Hack details revealed: immediate reaction of CoinsPaid prevented clients’ losses
As a result of a hybrid attack on our company, which involved elements of social engineering, aggressive bribery attempts of critical personnel, and attacks on numerous internet-accessible applications, the attackers managed to identify a vulnerable application that was not directly involved in service provision. By exploiting this vulnerability, some components of our infrastructure in the transactions chain were compromised, and attempts were made to alter data in transactions.
We want to assure our clients that while the vulnerability has been successfully fixed, and security has been restored, specific technical details will not be publicly disclosed due to security reasons.
Currently, CoinsPaid payment gateway is operating normally. All transactions that were queued during the downtime period are being processed manually to ensure accuracy and prevent any potential losses. We apologize for any inconveniences caused.
In response to the attack attempt, the CoinsPaid team took immediate and comprehensive security actions to safeguard our clients’ funds, including:
- Temporarily stopping automatic transactions and transitioning withdrawals to manual processing.
- Moving the company’s unaffected operational funds to cold wallets.
- Transferring the system to a new isolated environment on a new server infrastructure.
- Changing all secret keys and wallet addresses.

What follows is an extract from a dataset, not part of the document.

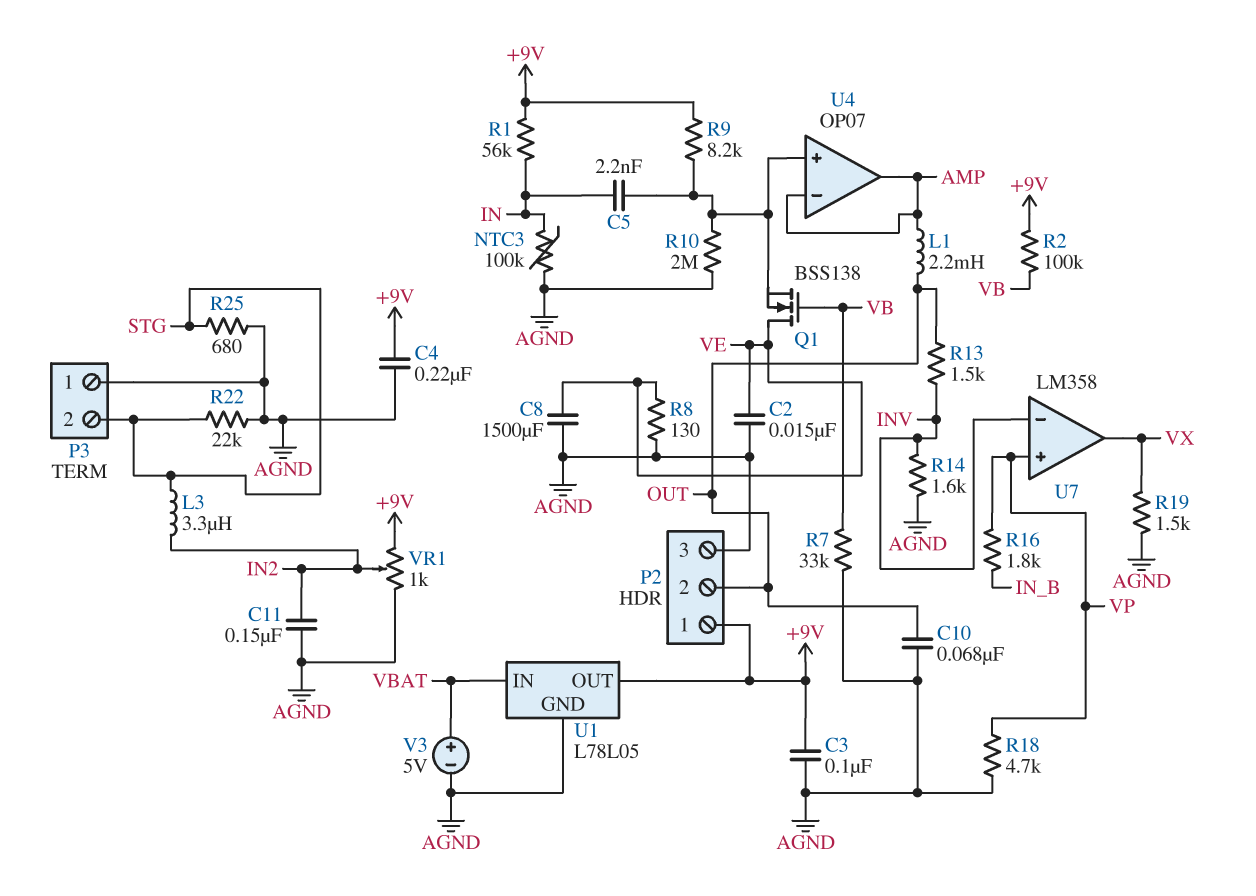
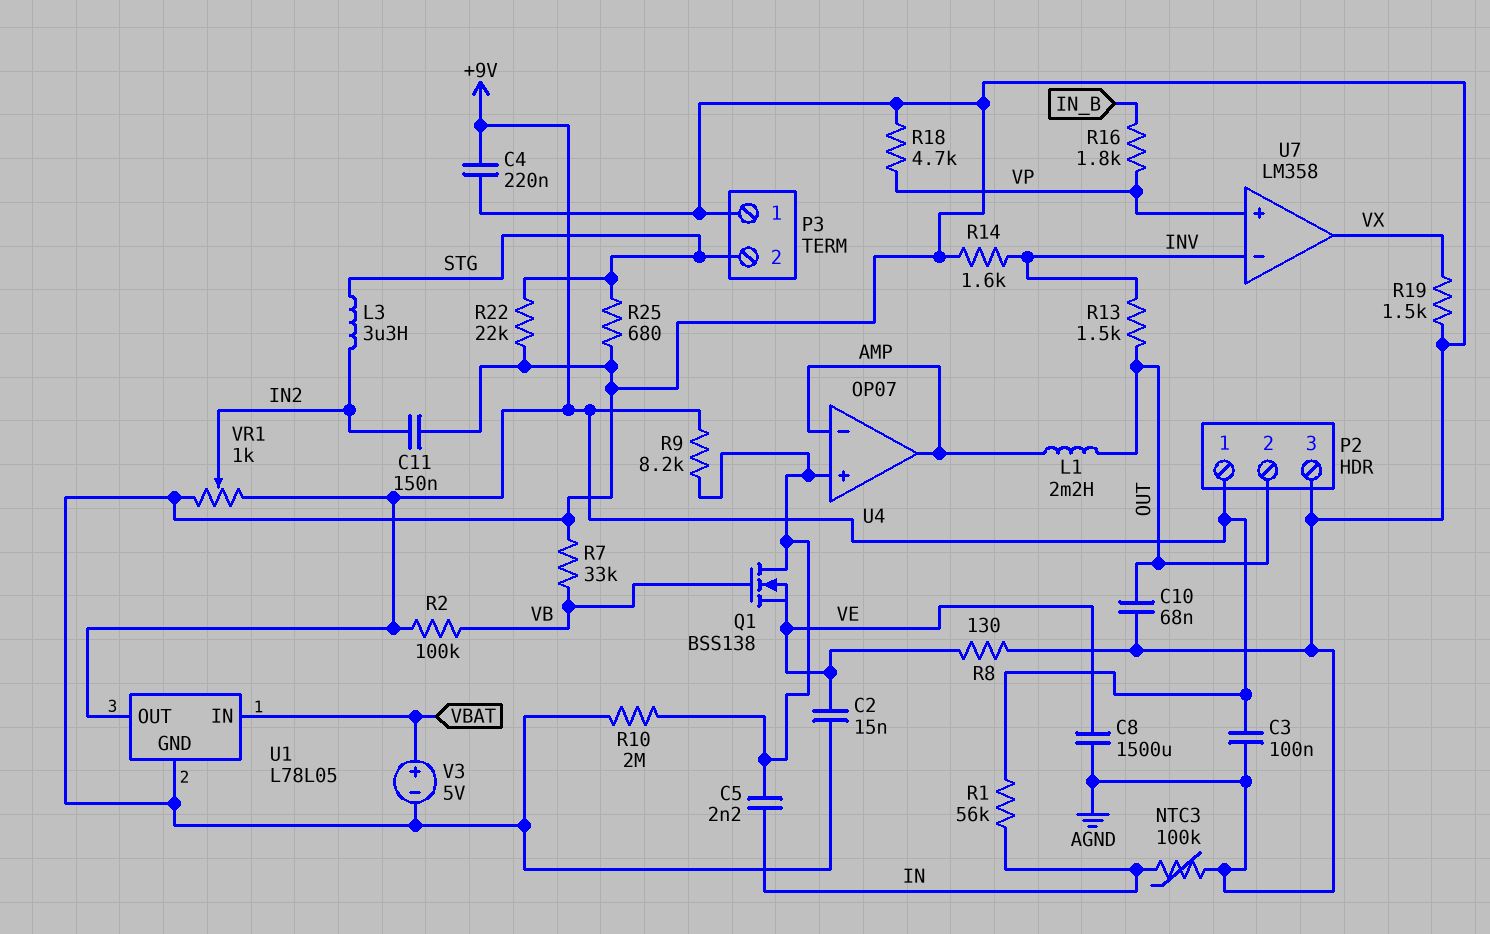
Q1: NMOS BSS138 (G VB, D VE, S U4/in+) -> NMOS BSS138 (G VB, D U4/in+, S VE)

- Implementing continuous AI monitoring to detect any anomalous activities.
- Conducting full system and company security audits, and more.
For the long term, we have devised a robust security plan to ensure top-notch protection, including:
- Implementing best practices and obtaining ISO27001 certification.
- Aligning applications with OWASP ASVS requirements and adapting development processes to OWASP SAM requirements.
- Implementing enhanced authentication with FIDO2 standards.
- Conducting a full hardware security review, including employees’ hardware.
- Conducting external security audits by White Hackers and Bug Bounty programs.
- Deploying new tools for continuous traffic analysis and immediate response to possible infrastructure attacks.
- Ensuring continuous team training and compliance with the highest safety standards, and more.
Despite this significant incident, which has affected our profits, CoinsPaid remains a resilient business committed to delivering first-class innovative payment solutions while upholding the highest security standards. We will continue to prioritize the safety of our clients and their assets.
CoinsPaid is a crypto payment ecosystem enabling businesses to accept cryptocurrencies. Aside from a crypto payment gateway, the ecosystem includes a business wallet, OTC desk, SaaS solution, and CoinsPaid Media. CoinsPaid counts over 230 employees from 30 countries and operates in Europe and Latin America.